→ **SUPPLIED PASSAGE**

Studio album by Caetano Veloso
- Released: November 1972; January 1973 (wide release)
- Venue: São Paulo, Brazil
- Studio: Eldorado
- Genre: Experimental; avant-garde folk;
- Length: 38:55
- Label: PolyGram; Philips;
- Producer: Caetano Veloso

Caetano Veloso chronology
| Caetano e Chico - juntos e ao vivo (1972) | Araçá Azul (1973) | Temporada de Verão - ao vivo na Bahia (1974) |

= Araçá Azul =

Araçá Azul (Portuguese for "blue Cattley guava") is the fifth studio album by Caetano Veloso, released in November 1972 by Philips Records. The album was recorded shortly after Veloso returned from his exile in London. Araçá Azul is Veloso's most experimental album to date, influenced in part by the poetics of invention of the Brazilian concrete poetry movement and the experiences in popular music by Walter Franco. It was negatively received by the market upon its release, and is Veloso's lowest-selling album despite receiving critical acclaim.

==Background==
After an exile of 2 years in London, Veloso recorded Araçá Azul in São Paulo over a single week at Eldorado Studio, the only studio in Brazil equipped with 8-channel recording technology at that time. Veloso reports that he made the record alone, with help from a technician and his assistant, under permission of then president of PolyGram, André Midani. He used experimental techniques to record the album, recording "Épico" in an avenue in São Paulo.

==Music==
The album is characterized as experimental and avant-garde folk. It also draws influences from samba and psychedelic rock. It is influenced by Walter Franco.

==Artwork==
The cover art is a photograph of Veloso, taken by photographer and director Ivan Cardoso, and produced by Luciano Figueiredo and Oscar Ramos.

==Release and reception==
As registered in the first print of the LP, and confirmed by the artist himself and the record company, the album was released in November 1972 and broadly commercialized after January 1973. It was badly received by the general public, adding a mark as the most returned LP from that period.

===Critical reception===

Upon release, Araçá Azul was acclaimed by critics. Antônio do Amaral Rocha of Rolling Stone Brazil placed the album at number 97 in the list of the 100 best Brazilian albums. John Bohannon of PopMatters compared the album to Jean-Luc Godard's film Breathless, stating that both "were made at critical turning points in the histories of their mediums, and both stand as testaments to the innovative approaches of their creators."

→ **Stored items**
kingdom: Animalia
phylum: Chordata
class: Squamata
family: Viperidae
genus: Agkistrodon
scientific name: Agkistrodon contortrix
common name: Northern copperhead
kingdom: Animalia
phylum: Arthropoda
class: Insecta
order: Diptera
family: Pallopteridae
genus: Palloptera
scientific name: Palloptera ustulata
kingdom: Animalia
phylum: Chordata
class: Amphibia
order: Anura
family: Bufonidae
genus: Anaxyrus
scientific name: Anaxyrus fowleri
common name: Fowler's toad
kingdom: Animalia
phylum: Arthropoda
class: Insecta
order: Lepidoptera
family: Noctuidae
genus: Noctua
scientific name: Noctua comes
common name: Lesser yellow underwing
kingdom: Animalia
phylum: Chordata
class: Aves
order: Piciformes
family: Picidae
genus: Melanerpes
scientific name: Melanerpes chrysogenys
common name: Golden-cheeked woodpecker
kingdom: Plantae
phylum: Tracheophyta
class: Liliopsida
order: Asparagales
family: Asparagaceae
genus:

→ **ACTIVITIES**
1. Name every musical style that the Music section of the Araçá Azul article associates with the album.
2. Carry on the article about the album Araçá Azul after its final sentence.
The rows play no part in this exercise.

→ **ANSWER SECTION**
1. Experimental, avant-garde folk, samba, and psychedelic rock.

2.
Philip Jandovský of AllMusic gave it a less positive review, as he felt the album was too experimental and relying too much on sound effects, but said it was a good record "for a fan of experimental music or for someone in the right mood".

Professional ratings
Review scores
| Source | Rating |
| AllMusic |  |

==Track listing==

Side one
| No. | Title | Length |
|---|---|---|
| 1. | "Viola, Meu Bem" (traditional) | 0:49 |
| 2. | "De Conversa/Cravo e Canela" (Caetano Veloso, Milton Nascimento, Ronaldo Bastos) | 5:44 |
| 3. | "Tu Me Acostumbraste" (Frank Domínguez) | 2:58 |
| 4. | "Gilberto Misterioso" (Veloso, Sousândrade) | 4:50 |
| 5. | "De Palavra em Palavra" (Veloso) | 1:20 |
| 6. | "De Cara/Eu Quero Essa Mulher" (Veloso, Monsueto, Lanny Gordin, José Batista) | 4:14 |

Side two
| No. | Title | Length |
|---|---|---|
| 7. | "Sugar Cane Fields Forever" (Veloso, Sousândrade) | 10:15 |
| 8. | "Júlia/Moreno" (Veloso) | 3:19 |
| 9. | "Épico" (Veloso) | 4:06 |
| 10. | "Araçá Azul" (Veloso) | 1:20 |

===Notes===
Adapted from Discogs.
- "De Conversa/Cravo e Canela" is listed as "Cravo e Canela" in the inner sleeve.
- "Gilberto Misterioso" is listed as "Gil Misterioso" in the inner sleeve.
- "De Cara/Quero Essa Mulher" is listed as "Quero Essa Mulher Assim Mesmo" in the inner sleeve.
- "Araçá Azul" is listed as "Araçá Blue" in the inner sleeve.

==Personnel==
Adapted from Discogs.

- Antonio Perna — piano (track 7)
- Caetano Veloso — producing
- Edith de Oliveira — vocals (tracks 1, 7)
- Ivan Cardoso — photograph
- Lanny — guitar (track 6)
- Luciano Oliveira — pandeiro (tracks 1, 7)
- Luciano Figueiredo — artwork
- Marcus Vinicius — technician
- Moacyr Albuquerque — bass (tracks 6, 7, 8)
- Milton Nascimento — cowriting
- Oscar Ramos — artwork
- Ronaldo Bastos — cowriting
- Rogério Duprat — arranging
- Tusé de Abreu — flute (track 7)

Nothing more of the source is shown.